FIRE ISLAND, N.Y. — The Coast Guard will no longer allow a specialized 47-foot rescue boat to use Fire Island Inlet because it's become dangerously shallow, but some charter fishing boat operators said Friday they're not letting the shoaling stop them.
The Coast Guard's $1.2 million Motor Lifeboat, designed for rescue operations in hurricane-force winds and rough seas, will be transferred from Station Fire Island to the Shinnecock station. Fire Island Inlet has become too difficult to traverse, the agency said in a statement.
The boat draws more than 4 feet of water, while water in the Fire Island Inlet is as low as 4 feet at high tide and less than a foot at low tide, the Coast Guard said.

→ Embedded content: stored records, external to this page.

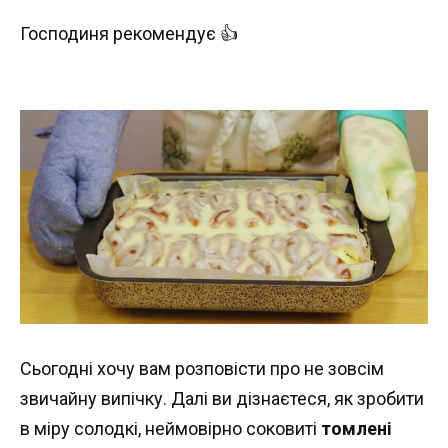
Господиня рекомендує 👍
Сьогодні хочу вам розповісти про не зовсім
звичайну випічку. Далі ви дізнаєтеся, як зробити
в міру солодкі, неймовірно соковиті
томлені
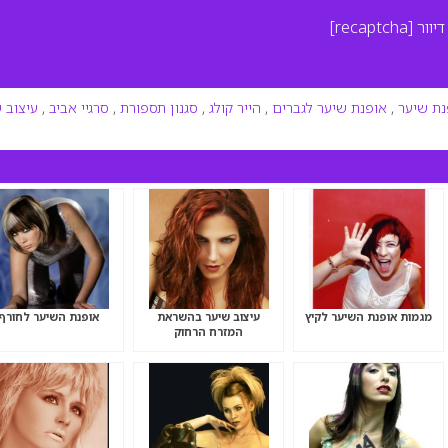
יוור
[recaptcha]
נת שיער
,
אופנת שיער לגברים
,
הייר קולג
,
סגנון תספורת
,
סרגיי אביב
,
עיצוב 
מגמות אופנת השיער לקיץ
עיצוב שיער בהשראת
אופנת השיער לחורף
המזרח הרחוק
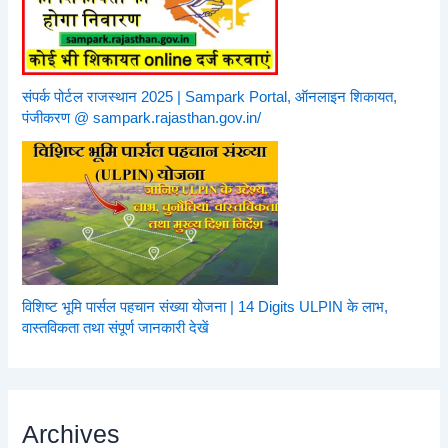
संपर्क पोर्टल राजस्थान 2025 | Sampark Portal, ऑनलाइन शिकायत,
पंजीकरण @ sampark.rajasthan.gov.in/
विशिष्ट भूमि पार्सल पहचान संख्या योजना | 14 Digits ULPIN के लाभ,
वास्तविकता तथा संपूर्ण जानकारी देखें
Archives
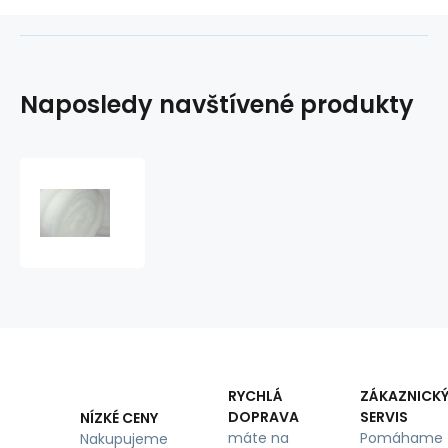
Naposledy navštívené produkty
Vatelín
80
gr/m2,
šíře
160
cm,
1
bm
RYCHLÁ
ZÁKAZNICK
DOPRAVA
SERVIS
NÍZKÉ CENY
máte na
Pomáhame
Nakupujeme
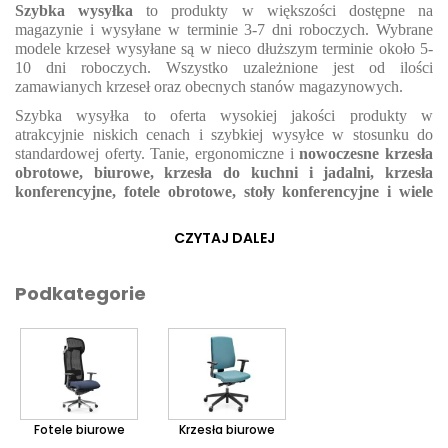
Szybka wysyłka
to produkty w większości dostępne na
magazynie i wysyłane w terminie 3-7 dni roboczych. Wybrane
modele krzeseł wysyłane są w nieco dłuższym terminie około 5-
10 dni roboczych. Wszystko uzależnione jest od ilości
zamawianych krzeseł oraz obecnych stanów magazynowych.
Szybka wysyłka to oferta wysokiej jakości produkty w
atrakcyjnie niskich cenach i szybkiej wysyłce w stosunku do
standardowej oferty. Tanie, ergonomiczne i
nowoczesne krzesła
obrotowe, biurowe, krzesła do kuchni i jadalni, krzesła
konferencyjne, fotele obrotowe, stoły konferencyjne i wiele
wiele więcej...
.
CZYTAJ DALEJ
Przed zamówieniem większej ilości krzeseł zapraszamy do
kontaktu w celu potwierdzenia aktualnych stanów
magazynowych.
Podkategorie
Kiedy tworzymy ofertę na meble, uważnie przyglądamy się
potrzebom użytkowników, szczególnie w kontekście codziennych
czynności. Naszym celem jest tworzenie mebli, które zapewniają
pozytywne doświadczenia dla każdego użytkownika.
Tradycyjnie przy projektowaniu miejsc pracy koncentrowano się
na potrzebach fizycznych i działaniach pracownika - dobry
Fotele biurowe
Krzesła biurowe
projekt był wydajny. Ostatnio obserwujemy przesunięcie w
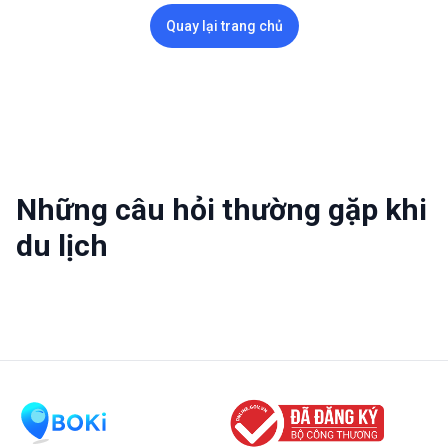
Quay lại trang chủ
Những câu hỏi thường gặp khi
du lịch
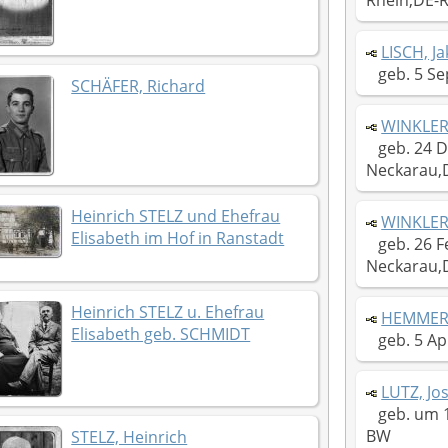
Rhein,DE-
LISCH, J
geb. 5 Se
SCHÄFER, Richard
WINKLER,
geb. 24 D
Neckarau,
Heinrich STELZ und Ehefrau
WINKLER
Elisabeth im Hof in Ranstadt
geb. 26 F
Neckarau,
Heinrich STELZ u. Ehefrau
HEMMER,
Elisabeth geb. SCHMIDT
geb. 5 Apr
LUTZ, Jo
geb. um 1
BW
STELZ, Heinrich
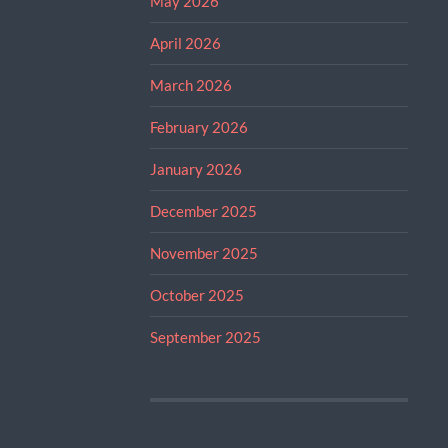
May 2026
April 2026
March 2026
February 2026
January 2026
December 2025
November 2025
October 2025
September 2025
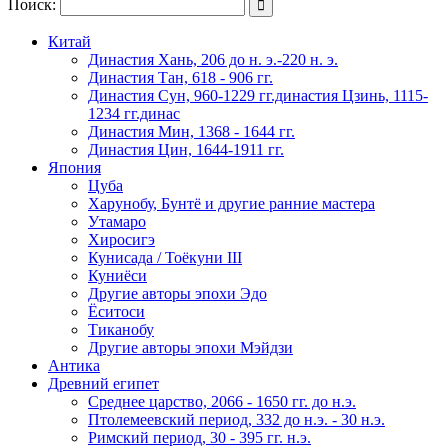
Поиск:

Китай
Династия Хань, 206 до н. э.-220 н. э.
Династия Тан, 618 - 906 гг.
Династия Сун, 960-1229 гг.династия Цзинь, 1115-
1234 гг.динас
Династия Мин, 1368 - 1644 гг.
Династия Цин, 1644-1911 гг.
Япония
Цуба
Харунобу, Бунтё и другие ранние мастера
Утамаро
Хиросигэ
Кунисада / Тоёкуни III
Куниёси
Другие авторы эпохи Эдо
Ёситоси
Тиканобу
Другие авторы эпохи Мэйдзи
Антика
Древний египет
Среднее царство, 2066 - 1650 гг. до н.э.
Птолемеевский период, 332 до н.э. - 30 н.э.
Римский период, 30 - 395 гг. н.э.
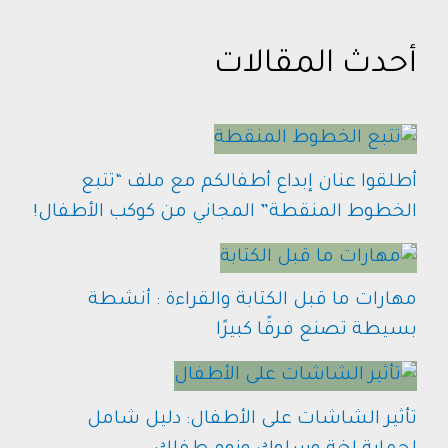
أحدث المقالات
أطلقوا عنان إبداع أطفالكم مع ملف “تتبع
الخطوط المنقطة” المجاني من كوكب الأطفال!
مهارات ما قبل الكتابة والقراءة : أنشطة
بسيطة تصنع فرقًا كبيرًا
تأثير الشاشات على الأطفال: دليل شامل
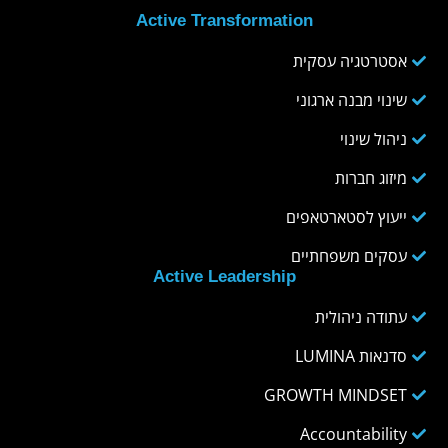
Active Transformation
אסטרטגיה עסקית
שינוי מבנה ארגוני
ניהול שינוי
מיזוג חברות
ייעוץ לסטארטאפים
עסקים משפחתיים
Active Leadership
עתודה ניהולית
סדנאות LUMINA
GROWTH MINDSET
Accountability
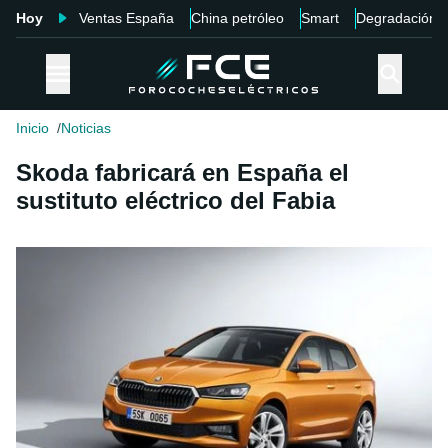
Hoy
Ventas España
China petróleo
Smart
Degradación
Inicio
Noticias
Skoda fabricará en España el
sustituto eléctrico del Fabia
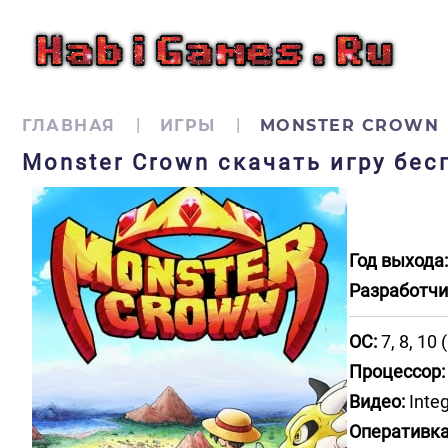
ГЛАВНАЯ
ИГРЫ
MONSTER CROWN
Monster Crown скачать игру бес
Год выхода:
Разработчи
ОС:
7, 8, 10 (
Процессор:
Видео:
Integ
Оперативка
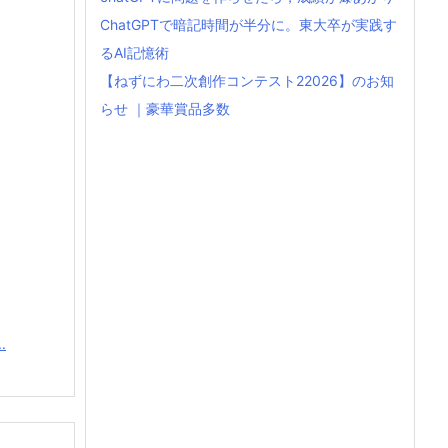
ChatGPTで暗記時間が半分に。東大卒が実践す
るAI記憶術
【ねずにわ二次創作コンテスト22026】のお知
らせ ｜豪華賞品多数
.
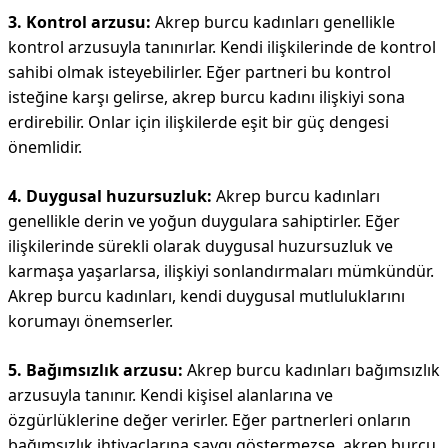
3. Kontrol arzusu:
Akrep burcu kadınları genellikle
kontrol arzusuyla tanınırlar. Kendi ilişkilerinde de kontrol
sahibi olmak isteyebilirler. Eğer partneri bu kontrol
isteğine karşı gelirse, akrep burcu kadını ilişkiyi sona
erdirebilir. Onlar için ilişkilerde eşit bir güç dengesi
önemlidir.
4. Duygusal huzursuzluk:
Akrep burcu kadınları
genellikle derin ve yoğun duygulara sahiptirler. Eğer
ilişkilerinde sürekli olarak duygusal huzursuzluk ve
karmaşa yaşarlarsa, ilişkiyi sonlandırmaları mümkündür.
Akrep burcu kadınları, kendi duygusal mutluluklarını
korumayı önemserler.
5. Bağımsızlık arzusu:
Akrep burcu kadınları bağımsızlık
arzusuyla tanınır. Kendi kişisel alanlarına ve
özgürlüklerine değer verirler. Eğer partnerleri onların
bağımsızlık ihtiyaçlarına saygı göstermezse, akrep burcu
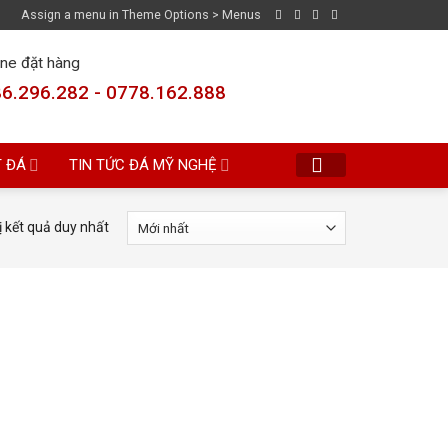
Assign a menu in Theme Options > Menus
ine đặt hàng
6.296.282 - 0778.162.888
T ĐÁ
TIN TỨC ĐÁ MỸ NGHỆ
ị kết quả duy nhất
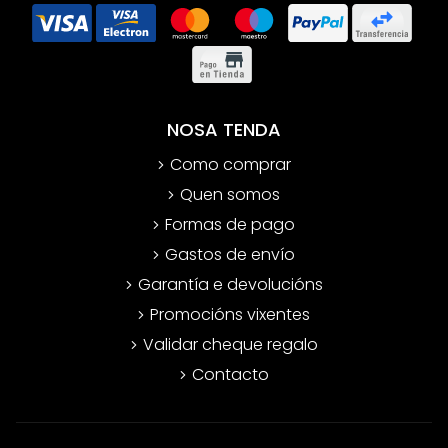
NOSA TENDA
Como comprar
Quen somos
Formas de pago
Gastos de envío
Garantía e devolucións
Promocións vixentes
Validar cheque regalo
Contacto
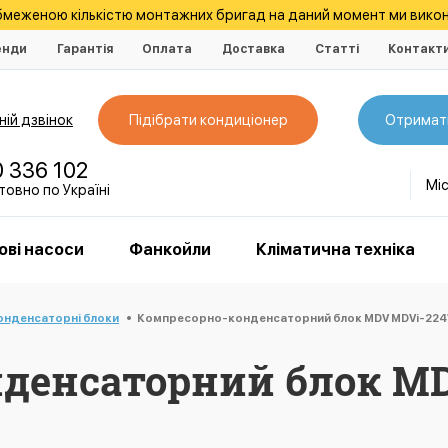
обмеженою кількістю монтажних бригад на даний момент ми викон
енди
Гарантія
Оплата
Доставка
Статті
Контакт
ій дзвінок
Підібрати кондиціонер
Отримат
0 336 102
Мі
овно по Україні
ові насоси
Фанкойли
Кліматична техніка
нденсаторні блоки
Компресорно-конденсаторний блок MDV MDVi-22
денсаторний блок M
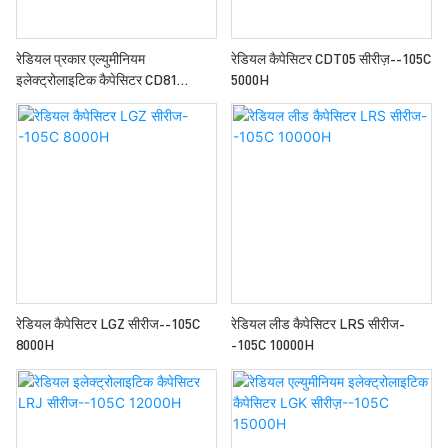
रेडियल प्रकार एल्युमीनियम
रेडियल कैपेसिटर CDT05 सीरीज़--105C
इलेक्ट्रोलाइटिक कैपेसिटर CD81
5000H
श्रृंखला--105C 3000H
रेडियल कैपेसिटर LGZ सीरीज--105C
रेडियल लीड कैपेसिटर LRS सीरीज-
8000H
-105C 10000H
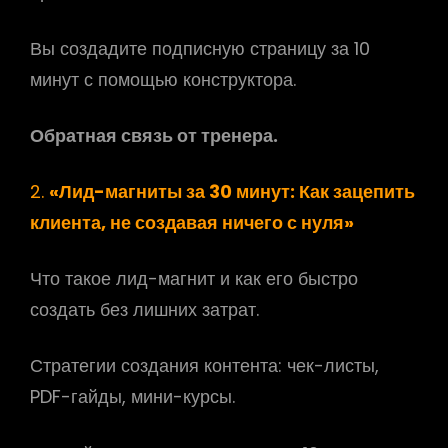
Вы создадите подписную страницу за 10
минут с помощью конструктора.
Обратная связь от тренера.
2.
«Лид-магниты за 30 минут: Как зацепить
клиента, не создавая ничего с нуля»
Что такое лид-магнит и как его быстро
создать без лишних затрат.
Стратегии создания контента: чек-листы,
PDF-гайды, мини-курсы.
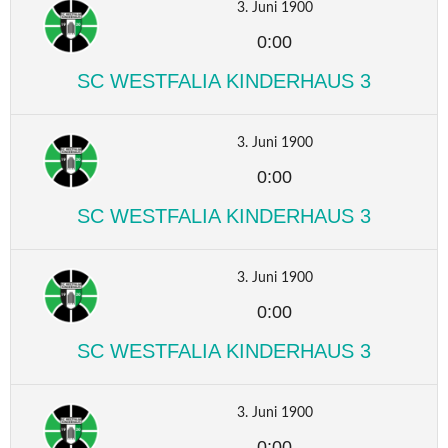
3. Juni 1900
0:00
SC WESTFALIA KINDERHAUS 3
3. Juni 1900
0:00
SC WESTFALIA KINDERHAUS 3
3. Juni 1900
0:00
SC WESTFALIA KINDERHAUS 3
3. Juni 1900
0:00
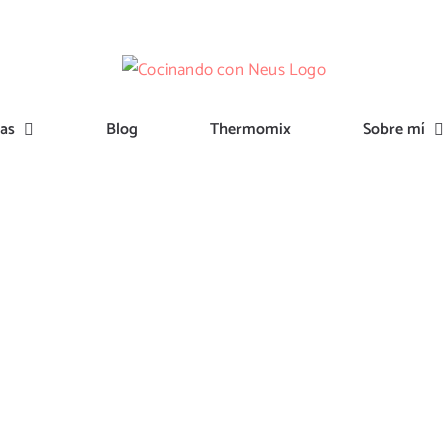
tas
Blog
Thermomix
Sobre mí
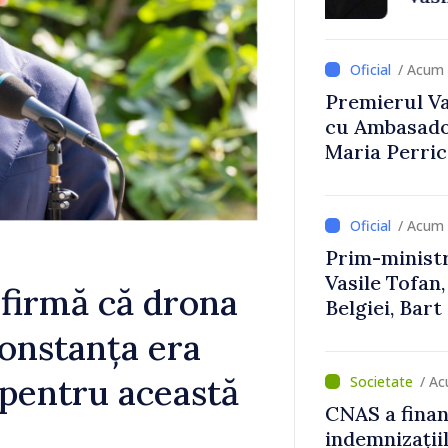
Uygar Musta
/ Acum 
Premierul Vas
cu Ambasador
Maria Perri
/ Acum 
Prim-ministr
Vasile Tofan,
firmă că drona
Belgiei, Bar
despre parcu
Constanța era
Republicii M
 pentru această
/ A
CNAS a finan
indemnizațiil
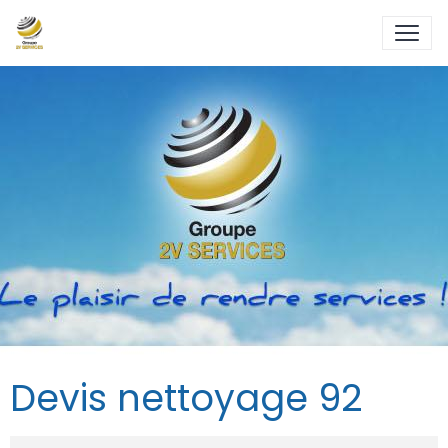
Devis nettoyage 92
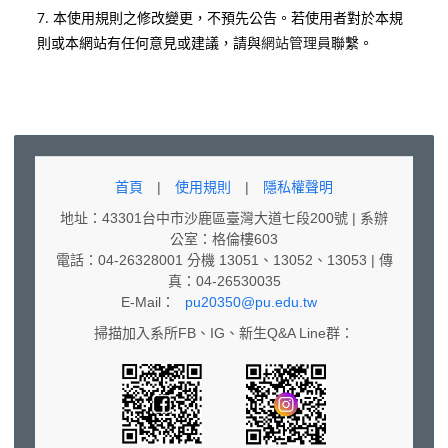
7. 本使用規則之修改變更，不預先公告。若使用者對於本規
則或本網站有任何意見或建議，請與
網站管理員
聯繫。
首頁
|
使用規則
|
隱私權聲明
地址：43301台中市沙鹿區臺灣大道七段200號 | 系辦
公室：格倫樓603
電話：04-26328001 分機 13051、13052、13053 | 傳
真：04-26530035
E-Mail：
pu20350@pu.edu.tw
掃描加入系所FB、IG、新生Q&A Line群：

"It's not safe for our vessel to transit in and out of there," spokesman Lt. Jeff Janaro said.
Janaro said two 25-foot rescue boats based at the Fire Island station will still use the inlet.
Those, along with Motor Lifeboats at Jones Beach and Shinnecock stations and Coast Guard helicopters and aircraft, will be adequate to handle any rescue operations, officials said, adding that local agencies may also assist.
On Wednesday, the Coast Guard issued an advisory instructing boaters to seek alternate routes to the inlet due to sand buildup.
Captains of charter fishing boats based at Captree State Park said Friday the Fire Island Inlet is in dire need of dredging, and some of the buoys need to be moved to more accurately mark deep water since sands in the area have shifted.
But most said they've a found a way to avoid the most shallow parts of the inlet by going outside of some buoys, and they've been operating their businesses as usual.
"We have no problem getting in and out of the inlet," said Neil Delanoy, captain of the Laura Lee. "We safely go in and out three or four times a day with a 72-foot boat."
"I've seen it a lot worse years ago," said Robert Andresen, captain of the 85-foot Captree Princess, which, like the Laura Lee, took fishing parties out to the Atlantic on Friday.
But Andresen said "you have to proceed with caution." He praised the Coast Guard for transferring its Motor Lifeboat, noting that the self-righting boat is taller than the inlet is deep and could be damaged.
"It's safe and smart to not let that boat go out," he said.
While the Coast Guard said it's in the process of moving some buoys, Andresen said he won't stop using the waterway in the meantime.
"I do this for a living," he said. "I'll find a way out."